NVIDIA is accelerating the construction of its AI ecosystem moat with a "hardcore open source" strategy. This Monday, the GPU giant announced two key initiatives: on one hand, acquiring SchedMD, the developer of the globally mainstream high-performance computing job scheduling system Slurm; on the other hand, launching a brand-new open-source large model family called Nemotron 3, fully betting on the next wave of AI agents (Agentic AI) and physical AI (Physical AI).

At the infrastructure level, NVIDIA has officially incorporated Slurm into its portfolio. Since its inception in 2002, Slurm has become the de facto standard scheduling tool for global supercomputing centers and AI clusters, managing vast computing resources including those in the world's Top500 supercomputers. SchedMD was founded in 2010 by Morris Jette, the core developer of Slurm, and current CEO Danny Auble. The company has had more than a decade of collaboration with NVIDIA. After the transaction, NVIDIA has promised that Slurm will continue to operate in an open-source, vendor-neutral manner and will increase investment to "accelerate its integration into various systems." This move not only strengthens NVIDIA's control over the AI infrastructure software stack but also ensures optimal support for its GPUs at the scheduling layer—laying the groundwork for future large-scale AI clusters.

At the model level, NVIDIA launched the open-source Nemotron 3 model family, claiming it to be the most efficient open-source model series for building high-precision AI agents. This family includes three models tailored for different scenarios:

- Nemotron 3 Nano: A lightweight model suitable for edge devices or specific tasks;

- Nemotron 3 Super: Designed for multi-agent collaborative systems, supporting complex task decomposition and collaboration;

- Nemotron 3 Ultra: For high-complexity reasoning tasks, with stronger logical and planning capabilities.

NVIDIA CEO Jensen Huang emphasized, "Open innovation is the cornerstone of AI progress.
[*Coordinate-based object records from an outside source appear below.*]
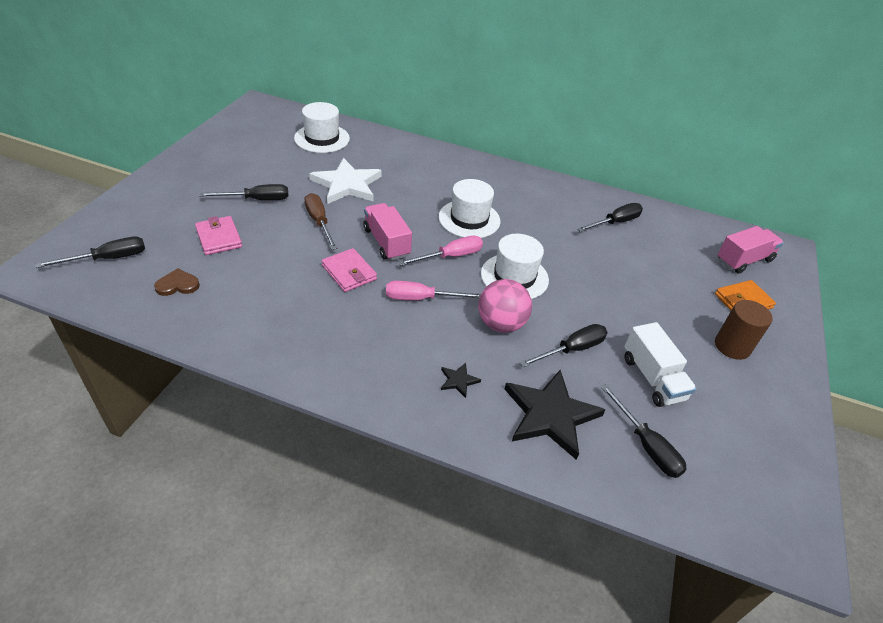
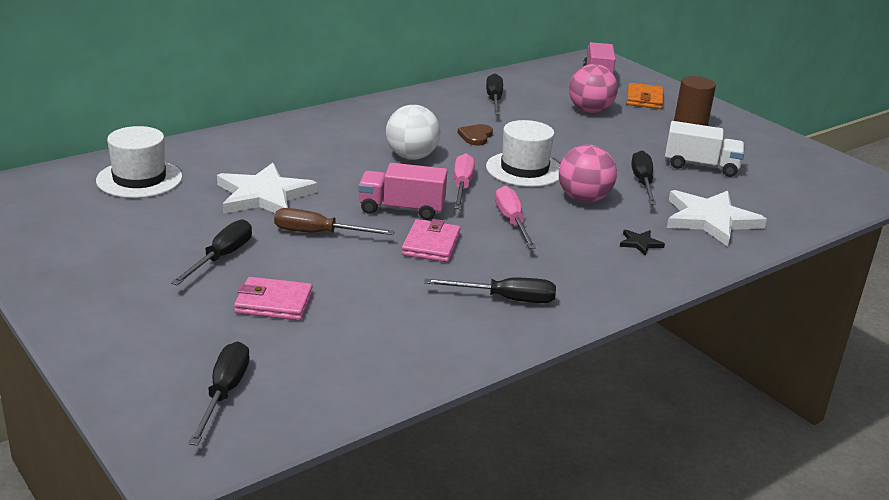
camera: 55 degrees left, 15 degrees down
brown heart [154,268,200,296] -> brown heart moved to [458,124,493,146]
pink wallet [322,248,377,292] -> pink wallet turned 75 degrees counterclockwise [401,219,461,262]
pink screwdriver [386,281,481,300] -> pink screwdriver turned 135 degrees clockwise [495,186,536,249]
white hat [439,179,500,238] -> white ball [386,105,441,160]
black star [505,370,605,460] -> white star [667,190,767,246]
black screwdriver [601,384,687,478] -> black screwdriver moved to [424,278,556,303]
none -> pink ball [569,64,618,113]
Through Nemotron, we will transform advanced AI into an open platform, providing developers with the transparency and efficiency needed to build scalable agent systems."

This series of actions are not isolated. Last week, NVIDIA also released an open-source vision-language model for autonomous driving research called Alpamayo-R1, and expanded the developer documentation and workflow support for its open-source "world model" Cosmos. These measures all point to a strategic focus: Physical AI—that is, AI systems capable of perceiving, reasoning, and acting in the physical world, such as robots and autonomous vehicles.

NVIDIA is trying to become the "full-stack supplier" of the Physical AI era: from GPU hardware, Slurm scheduling systems, Cosmos world models, to Nemotron agent models, forming a closed-loop ecosystem. While competitors are still vying for the discourse on general large models, NVIDIA has quietly extended the battlefield to a new dimension: how AI interacts with the real world.